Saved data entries
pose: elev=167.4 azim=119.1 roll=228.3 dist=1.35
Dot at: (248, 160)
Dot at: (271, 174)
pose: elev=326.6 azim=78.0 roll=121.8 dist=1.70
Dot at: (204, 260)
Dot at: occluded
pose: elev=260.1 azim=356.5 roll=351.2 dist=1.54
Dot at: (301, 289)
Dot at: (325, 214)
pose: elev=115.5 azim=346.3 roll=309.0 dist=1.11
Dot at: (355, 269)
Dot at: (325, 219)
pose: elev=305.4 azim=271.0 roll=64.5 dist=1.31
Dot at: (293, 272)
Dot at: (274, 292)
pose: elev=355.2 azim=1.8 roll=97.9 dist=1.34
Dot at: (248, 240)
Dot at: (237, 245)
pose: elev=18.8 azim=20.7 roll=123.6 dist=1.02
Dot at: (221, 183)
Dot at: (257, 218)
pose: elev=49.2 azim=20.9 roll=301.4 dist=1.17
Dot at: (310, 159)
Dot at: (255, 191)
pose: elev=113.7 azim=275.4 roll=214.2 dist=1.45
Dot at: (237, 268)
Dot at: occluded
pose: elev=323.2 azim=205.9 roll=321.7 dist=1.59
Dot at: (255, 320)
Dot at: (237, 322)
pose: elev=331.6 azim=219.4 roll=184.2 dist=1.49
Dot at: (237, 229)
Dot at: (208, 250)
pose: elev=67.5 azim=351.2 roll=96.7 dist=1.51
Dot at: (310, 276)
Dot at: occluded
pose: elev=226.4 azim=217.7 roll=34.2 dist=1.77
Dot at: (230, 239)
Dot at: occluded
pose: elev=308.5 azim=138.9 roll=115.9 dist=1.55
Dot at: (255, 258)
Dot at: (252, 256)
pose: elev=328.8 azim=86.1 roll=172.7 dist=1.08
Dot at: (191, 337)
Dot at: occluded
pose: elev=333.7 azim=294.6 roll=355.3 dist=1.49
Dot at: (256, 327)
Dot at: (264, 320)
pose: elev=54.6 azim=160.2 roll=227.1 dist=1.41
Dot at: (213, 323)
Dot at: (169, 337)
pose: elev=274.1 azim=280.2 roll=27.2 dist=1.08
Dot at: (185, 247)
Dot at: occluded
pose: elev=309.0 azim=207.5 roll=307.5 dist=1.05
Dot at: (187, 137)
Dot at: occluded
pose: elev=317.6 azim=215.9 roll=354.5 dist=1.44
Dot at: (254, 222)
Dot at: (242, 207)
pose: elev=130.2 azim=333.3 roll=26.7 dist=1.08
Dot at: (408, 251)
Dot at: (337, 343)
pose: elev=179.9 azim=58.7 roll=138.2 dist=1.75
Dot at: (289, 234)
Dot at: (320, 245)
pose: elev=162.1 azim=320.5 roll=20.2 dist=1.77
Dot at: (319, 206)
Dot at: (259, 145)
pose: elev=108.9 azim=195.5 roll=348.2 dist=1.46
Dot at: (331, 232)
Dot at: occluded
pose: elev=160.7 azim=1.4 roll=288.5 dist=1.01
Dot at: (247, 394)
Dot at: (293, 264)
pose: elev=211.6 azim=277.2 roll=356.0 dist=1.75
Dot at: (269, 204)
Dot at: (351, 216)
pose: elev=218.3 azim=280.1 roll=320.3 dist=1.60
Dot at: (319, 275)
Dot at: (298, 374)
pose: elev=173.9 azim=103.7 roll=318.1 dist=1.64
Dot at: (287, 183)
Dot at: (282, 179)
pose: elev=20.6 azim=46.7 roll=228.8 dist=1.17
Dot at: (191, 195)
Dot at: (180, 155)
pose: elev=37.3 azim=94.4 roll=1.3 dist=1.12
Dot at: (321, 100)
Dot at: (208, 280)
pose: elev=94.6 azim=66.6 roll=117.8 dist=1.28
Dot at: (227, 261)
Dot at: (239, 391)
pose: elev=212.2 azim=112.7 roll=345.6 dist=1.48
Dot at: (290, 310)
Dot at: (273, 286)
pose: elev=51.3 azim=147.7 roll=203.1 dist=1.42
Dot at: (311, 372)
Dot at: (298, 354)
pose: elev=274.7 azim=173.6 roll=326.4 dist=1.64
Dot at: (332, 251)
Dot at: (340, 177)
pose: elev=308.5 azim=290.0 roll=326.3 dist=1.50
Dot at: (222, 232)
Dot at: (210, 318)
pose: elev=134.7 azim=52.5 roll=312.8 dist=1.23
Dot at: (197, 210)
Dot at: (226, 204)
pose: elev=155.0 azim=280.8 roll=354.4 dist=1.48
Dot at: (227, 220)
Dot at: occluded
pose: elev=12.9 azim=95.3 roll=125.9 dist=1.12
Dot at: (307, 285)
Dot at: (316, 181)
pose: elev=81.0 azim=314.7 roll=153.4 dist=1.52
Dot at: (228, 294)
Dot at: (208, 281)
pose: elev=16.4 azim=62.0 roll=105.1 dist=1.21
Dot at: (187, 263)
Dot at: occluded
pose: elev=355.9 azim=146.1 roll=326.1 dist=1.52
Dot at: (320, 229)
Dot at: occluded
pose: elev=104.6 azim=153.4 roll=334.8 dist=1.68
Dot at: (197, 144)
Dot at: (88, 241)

** TO DO **
Copy the data above line for line, without changing a single character or the order of the lines.

** RESPONSE **
pose: elev=167.4 azim=119.1 roll=228.3 dist=1.35
Dot at: (248, 160)
Dot at: (271, 174)
pose: elev=326.6 azim=78.0 roll=121.8 dist=1.70
Dot at: (204, 260)
Dot at: occluded
pose: elev=260.1 azim=356.5 roll=351.2 dist=1.54
Dot at: (301, 289)
Dot at: (325, 214)
pose: elev=115.5 azim=346.3 roll=309.0 dist=1.11
Dot at: (355, 269)
Dot at: (325, 219)
pose: elev=305.4 azim=271.0 roll=64.5 dist=1.31
Dot at: (293, 272)
Dot at: (274, 292)
pose: elev=355.2 azim=1.8 roll=97.9 dist=1.34
Dot at: (248, 240)
Dot at: (237, 245)
pose: elev=18.8 azim=20.7 roll=123.6 dist=1.02
Dot at: (221, 183)
Dot at: (257, 218)
pose: elev=49.2 azim=20.9 roll=301.4 dist=1.17
Dot at: (310, 159)
Dot at: (255, 191)
pose: elev=113.7 azim=275.4 roll=214.2 dist=1.45
Dot at: (237, 268)
Dot at: occluded
pose: elev=323.2 azim=205.9 roll=321.7 dist=1.59
Dot at: (255, 320)
Dot at: (237, 322)
pose: elev=331.6 azim=219.4 roll=184.2 dist=1.49
Dot at: (237, 229)
Dot at: (208, 250)
pose: elev=67.5 azim=351.2 roll=96.7 dist=1.51
Dot at: (310, 276)
Dot at: occluded
pose: elev=226.4 azim=217.7 roll=34.2 dist=1.77
Dot at: (230, 239)
Dot at: occluded
pose: elev=308.5 azim=138.9 roll=115.9 dist=1.55
Dot at: (255, 258)
Dot at: (252, 256)
pose: elev=328.8 azim=86.1 roll=172.7 dist=1.08
Dot at: (191, 337)
Dot at: occluded
pose: elev=333.7 azim=294.6 roll=355.3 dist=1.49
Dot at: (256, 327)
Dot at: (264, 320)
pose: elev=54.6 azim=160.2 roll=227.1 dist=1.41
Dot at: (213, 323)
Dot at: (169, 337)
pose: elev=274.1 azim=280.2 roll=27.2 dist=1.08
Dot at: (185, 247)
Dot at: occluded
pose: elev=309.0 azim=207.5 roll=307.5 dist=1.05
Dot at: (187, 137)
Dot at: occluded
pose: elev=317.6 azim=215.9 roll=354.5 dist=1.44
Dot at: (254, 222)
Dot at: (242, 207)
pose: elev=130.2 azim=333.3 roll=26.7 dist=1.08
Dot at: (408, 251)
Dot at: (337, 343)
pose: elev=179.9 azim=58.7 roll=138.2 dist=1.75
Dot at: (289, 234)
Dot at: (320, 245)
pose: elev=162.1 azim=320.5 roll=20.2 dist=1.77
Dot at: (319, 206)
Dot at: (259, 145)
pose: elev=108.9 azim=195.5 roll=348.2 dist=1.46
Dot at: (331, 232)
Dot at: occluded
pose: elev=160.7 azim=1.4 roll=288.5 dist=1.01
Dot at: (247, 394)
Dot at: (293, 264)
pose: elev=211.6 azim=277.2 roll=356.0 dist=1.75
Dot at: (269, 204)
Dot at: (351, 216)
pose: elev=218.3 azim=280.1 roll=320.3 dist=1.60
Dot at: (319, 275)
Dot at: (298, 374)
pose: elev=173.9 azim=103.7 roll=318.1 dist=1.64
Dot at: (287, 183)
Dot at: (282, 179)
pose: elev=20.6 azim=46.7 roll=228.8 dist=1.17
Dot at: (191, 195)
Dot at: (180, 155)
pose: elev=37.3 azim=94.4 roll=1.3 dist=1.12
Dot at: (321, 100)
Dot at: (208, 280)
pose: elev=94.6 azim=66.6 roll=117.8 dist=1.28
Dot at: (227, 261)
Dot at: (239, 391)
pose: elev=212.2 azim=112.7 roll=345.6 dist=1.48
Dot at: (290, 310)
Dot at: (273, 286)
pose: elev=51.3 azim=147.7 roll=203.1 dist=1.42
Dot at: (311, 372)
Dot at: (298, 354)
pose: elev=274.7 azim=173.6 roll=326.4 dist=1.64
Dot at: (332, 251)
Dot at: (340, 177)
pose: elev=308.5 azim=290.0 roll=326.3 dist=1.50
Dot at: (222, 232)
Dot at: (210, 318)
pose: elev=134.7 azim=52.5 roll=312.8 dist=1.23
Dot at: (197, 210)
Dot at: (226, 204)
pose: elev=155.0 azim=280.8 roll=354.4 dist=1.48
Dot at: (227, 220)
Dot at: occluded
pose: elev=12.9 azim=95.3 roll=125.9 dist=1.12
Dot at: (307, 285)
Dot at: (316, 181)
pose: elev=81.0 azim=314.7 roll=153.4 dist=1.52
Dot at: (228, 294)
Dot at: (208, 281)
pose: elev=16.4 azim=62.0 roll=105.1 dist=1.21
Dot at: (187, 263)
Dot at: occluded
pose: elev=355.9 azim=146.1 roll=326.1 dist=1.52
Dot at: (320, 229)
Dot at: occluded
pose: elev=104.6 azim=153.4 roll=334.8 dist=1.68
Dot at: (197, 144)
Dot at: (88, 241)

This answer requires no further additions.